We know that the atoms composing our our bodies and our brains might be traced again to explicit stars that died way back in some faraway nook of the cosmos. We know what is going to occur to our personal atoms once we ourselves die. Still, one thing in us quivers with incomprehension on the notion that each single one in all our capacities — love and arithmetic, the bomb and the Benedictus — is the churn of discarded stardust. And but it’s exactly this proven fact that renders us miraculous — creatures of matter, able to seeing magnificence, able to making which means. This is our inheritance. This is the brilliant star of resurrection lighting up our beautiful aliveness.
U.S Poet Laureate Ada Limón channels this cosmic future of ours in her splendid poem “Dead Stars,” present in her assortment The Carrying (public library) and browse right here by the poet herself throughout her altogether great lecture at Portland’s Literary Arts, to which I’ve added the requisite benediction of Bach.
by Ada Limón
Out right here, there’s a bowing even the timber are doing.
Winter’s icy hand in the back of all of us.
Black bark, slick yellow leaves, a form of stillness that feels
so mute it’s virtually in one other yr.
I’m a fire of spiders as of late: a nest of making an attempt.
We level out the celebrities that make Orion as we take out
the trash, the rolling containers a tune of suburban thunder.
It’s virtually romantic as we modify the waxy blue
recycling bin till you say, Man, we should always actually be taught
some new constellations.
And it’s true. We maintain forgetting about Antlia, Centaurus,
Draco, Lacerta, Hydra, Lyra, Lynx.
But largely we’re forgetting we’re lifeless stars too, my mouth is full
of mud and I want to reclaim the rising —
to lean within the highlight of streetlight with you, towards
what’s bigger inside us, towards how we had been born.

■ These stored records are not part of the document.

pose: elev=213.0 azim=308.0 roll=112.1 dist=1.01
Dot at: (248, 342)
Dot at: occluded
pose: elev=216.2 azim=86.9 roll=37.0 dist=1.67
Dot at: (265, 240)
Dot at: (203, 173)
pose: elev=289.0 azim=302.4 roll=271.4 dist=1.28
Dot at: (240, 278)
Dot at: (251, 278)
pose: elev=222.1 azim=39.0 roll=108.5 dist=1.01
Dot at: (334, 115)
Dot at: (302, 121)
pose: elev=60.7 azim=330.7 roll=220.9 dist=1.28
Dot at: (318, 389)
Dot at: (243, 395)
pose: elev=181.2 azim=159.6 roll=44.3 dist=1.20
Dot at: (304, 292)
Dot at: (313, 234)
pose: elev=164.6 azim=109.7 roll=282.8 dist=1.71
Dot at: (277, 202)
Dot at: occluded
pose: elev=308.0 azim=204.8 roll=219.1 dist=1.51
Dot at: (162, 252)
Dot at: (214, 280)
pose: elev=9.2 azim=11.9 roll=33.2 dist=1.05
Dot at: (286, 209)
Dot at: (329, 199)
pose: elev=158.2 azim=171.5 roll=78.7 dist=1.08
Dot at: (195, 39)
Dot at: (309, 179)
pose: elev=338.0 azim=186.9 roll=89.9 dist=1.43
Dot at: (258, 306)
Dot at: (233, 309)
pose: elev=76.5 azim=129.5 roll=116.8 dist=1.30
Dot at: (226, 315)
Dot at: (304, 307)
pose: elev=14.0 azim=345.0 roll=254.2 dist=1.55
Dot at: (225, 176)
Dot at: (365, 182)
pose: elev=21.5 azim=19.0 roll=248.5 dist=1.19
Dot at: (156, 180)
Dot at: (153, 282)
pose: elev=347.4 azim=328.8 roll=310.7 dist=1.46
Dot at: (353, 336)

Look, we’re not unspectacular issues.
We’ve come this far, survived this a lot. What
would occur if we determined to survive extra? To love more durable?
What if we stood up with our synapses and flesh and mentioned, No.
No, to the rising tides.
Stood for the numerous mute mouths of the ocean, of the land?
What would occur if we used our our bodies to discount
for the protection of others, for earth,
if we declared a clear night time, if we stopped being terrified,
if we launched our calls for into the sky, made ourselves so huge
individuals might level to us with the arrows they make of their minds,
rolling their trash bins out, in any case of that is over?
Complement with the unusual astronomer-poet Rebecca Elson’s “Antidotes to Fear of Death” and “Let There Always Be Light (Searching for Dark Matter),” then revisit the poetic physicist Brian Greene’s Rilke-lensed reflection on how our creaturely limitations give life which means.